Berdasarkan laporan keuangan kuartal satu 2020, BCA membukukan portofolio kredit yang tumbuh 12,3 persen dibandingkan periode sama tahun lalu menjadi Rp 612,2 triliun. Pertumbuhan tersebut didorong kredit korporasi yang meningkat 25,4 persen yoy menjadi Rp 260,4 triliun.
Sedangkan kredit komersial dan UKM naik 5,0 persen yoy menjadi Rp 191,2 triliun. Kemudian kredit konsumer yang tumbuh moderat sebesar 3,0 persen yoy menjadi Rp 154,9 triliun, sejalan dengan tren pertumbuhan pembelian rumah dan otomotif yang lambat.
Pada segmen kredit konsumer, KPR tumbuh 7,0 persen yoy menjadi Rp 92,5 triliun.
Jahja menjelaskan penyaluran kredit sudah menurun sejak awal tahun lalu. Hal ini diperparah dengan penerapan PSBB pada akhir Maret, sehingga penyaluran kredit semakin menurun.
“Dana Pihak Ketiga (DPK) tetap betumbuh meskipun terjadi pandemi Covid-19. Kondisi ini yang membuat likuiditas BCA melimpah. Kami tidak perlu mengeluarkan bond maupun melakukan right issue," katanya.
Jahja pun menyatakan perusahaan tidak akan melakukan ekspansi anogranik dengan mengakuisisi bank baru pada tahun ini. Perusahaan telah melakukan akuisisi dua bank yakni Bank Royal dan Rabobank.

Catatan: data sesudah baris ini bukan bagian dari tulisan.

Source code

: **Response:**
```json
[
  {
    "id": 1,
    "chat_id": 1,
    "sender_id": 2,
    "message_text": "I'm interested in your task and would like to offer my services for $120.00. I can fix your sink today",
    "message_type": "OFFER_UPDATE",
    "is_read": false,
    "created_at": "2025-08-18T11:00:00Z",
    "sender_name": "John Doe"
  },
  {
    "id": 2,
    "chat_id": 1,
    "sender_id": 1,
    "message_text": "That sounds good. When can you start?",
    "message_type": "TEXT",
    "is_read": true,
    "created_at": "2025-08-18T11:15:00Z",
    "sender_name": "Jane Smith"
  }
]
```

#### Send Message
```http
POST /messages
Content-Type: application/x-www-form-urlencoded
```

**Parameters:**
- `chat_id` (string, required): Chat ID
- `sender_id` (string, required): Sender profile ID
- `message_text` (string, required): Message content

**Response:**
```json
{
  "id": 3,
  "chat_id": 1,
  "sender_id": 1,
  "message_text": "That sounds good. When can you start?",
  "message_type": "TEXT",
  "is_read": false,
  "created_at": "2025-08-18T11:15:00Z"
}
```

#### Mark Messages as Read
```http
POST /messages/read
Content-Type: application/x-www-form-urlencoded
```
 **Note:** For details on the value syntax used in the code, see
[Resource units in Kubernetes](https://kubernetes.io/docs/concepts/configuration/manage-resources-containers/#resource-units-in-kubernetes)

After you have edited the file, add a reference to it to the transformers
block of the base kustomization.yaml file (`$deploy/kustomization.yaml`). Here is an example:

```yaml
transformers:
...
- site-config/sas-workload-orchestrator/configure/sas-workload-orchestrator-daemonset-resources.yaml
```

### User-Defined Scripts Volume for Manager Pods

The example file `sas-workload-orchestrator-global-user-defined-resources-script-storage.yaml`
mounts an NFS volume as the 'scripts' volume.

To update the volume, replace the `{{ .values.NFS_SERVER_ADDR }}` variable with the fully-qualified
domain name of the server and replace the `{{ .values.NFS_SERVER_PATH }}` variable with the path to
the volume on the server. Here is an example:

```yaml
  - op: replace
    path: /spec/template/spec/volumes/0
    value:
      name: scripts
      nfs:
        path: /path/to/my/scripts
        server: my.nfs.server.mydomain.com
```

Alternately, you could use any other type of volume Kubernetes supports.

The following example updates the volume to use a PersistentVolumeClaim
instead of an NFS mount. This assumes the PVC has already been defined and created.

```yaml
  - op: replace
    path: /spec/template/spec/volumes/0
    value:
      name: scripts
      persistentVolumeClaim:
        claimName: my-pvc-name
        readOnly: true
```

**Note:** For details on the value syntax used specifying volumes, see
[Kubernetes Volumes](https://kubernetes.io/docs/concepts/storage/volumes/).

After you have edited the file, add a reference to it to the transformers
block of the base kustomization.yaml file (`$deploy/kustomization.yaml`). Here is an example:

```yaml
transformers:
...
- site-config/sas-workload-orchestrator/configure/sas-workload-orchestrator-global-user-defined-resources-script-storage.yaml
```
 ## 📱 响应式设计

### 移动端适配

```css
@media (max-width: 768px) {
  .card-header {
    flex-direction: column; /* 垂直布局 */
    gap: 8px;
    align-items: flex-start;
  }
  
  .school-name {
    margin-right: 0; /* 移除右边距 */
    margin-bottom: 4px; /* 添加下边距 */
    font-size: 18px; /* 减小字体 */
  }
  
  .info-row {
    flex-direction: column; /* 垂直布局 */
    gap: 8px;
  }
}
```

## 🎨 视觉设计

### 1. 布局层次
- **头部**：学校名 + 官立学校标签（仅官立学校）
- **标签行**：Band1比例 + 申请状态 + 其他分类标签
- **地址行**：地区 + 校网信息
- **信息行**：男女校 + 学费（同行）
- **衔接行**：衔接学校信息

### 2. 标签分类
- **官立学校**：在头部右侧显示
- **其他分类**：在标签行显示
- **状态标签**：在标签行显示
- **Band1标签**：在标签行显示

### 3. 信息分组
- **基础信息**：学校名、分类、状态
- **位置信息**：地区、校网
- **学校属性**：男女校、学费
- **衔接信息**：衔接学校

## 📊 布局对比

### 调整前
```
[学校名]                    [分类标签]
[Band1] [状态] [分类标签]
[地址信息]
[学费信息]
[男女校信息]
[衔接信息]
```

“Akuisisi dua bank itu berat dan perlu persetujuan dan perlu waktu ibarat anak baru perlu di-emong dulu. Rabobank masih berproses juga makanya kami tidak akuisisi bank,” ucapnya.
Menurutnya karena perusahaan tidak berencana melakukan akuisisi pada tahun ini, pembagian dividen saham menjadi cukup besar yakni dengan dividend payout ratio sekitar 48 persen. Jumlah ini dinilai cukup besar mengingat ada bank yang bahkan tidak mampu membagikan dividen ke pemegang saham.
Meskipun diakuinya, dividend payout ratio tidak sebesar himpunan bank milik negara (Himbara) yang membagikan dengan porsi di atas 50 persen.
"Ternyata yang kami terapkan tidak sebesar perkiraan (modal untuk akuisisi dua bank), ada kelebihan permodalan dan kami salurkan ke pemegang saham," ucapnya.
Saat ini, kata Jahja, perusahaan lebih mengedepankan strategi digital untuk melayani nasabah. Selain lewat mobile banking dan internet banking, perusahaan juga mulai mendorong penggunaan Sakuku yang merupakan uang elektronik dalam bentuk rupiah.
“Kami tidak akan menggelontorkan dana besar untuk Sakuku. Hanya saja, kami akan siap mendukung perkembangan Sakuku lewat kerja sama. Kami lihat perkembangan Sakuku seperti apa, ke depan kalau diperlukan kira siap. Kami perlu cium hal-hal baru jadi harus praktis," ucapnya.
Jahja menambahkan saat ini perusahaan telah mempelajari banyak hal terkait pengaturan kerja kondisi new normal.
"Yang namanya bank tidak mungkin 100 persen bisa work from home 40-50 persen karyawan kita masih harus tetap buka (kantor) dan tidak bisa semua WFH," ucapnya.